• RECORDS SHOWN

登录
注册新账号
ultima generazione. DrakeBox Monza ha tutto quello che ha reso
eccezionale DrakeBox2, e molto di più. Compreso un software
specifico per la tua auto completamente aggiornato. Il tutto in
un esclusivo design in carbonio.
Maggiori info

• EXERCISE
The listing is to be given again exactly, line for line.

• OUTPUT FOR THIS TASK
登录
注册新账号
ultima generazione. DrakeBox Monza ha tutto quello che ha reso
eccezionale DrakeBox2, e molto di più. Compreso un software
specifico per la tua auto completamente aggiornato. Il tutto in
un esclusivo design in carbonio.
Maggiori info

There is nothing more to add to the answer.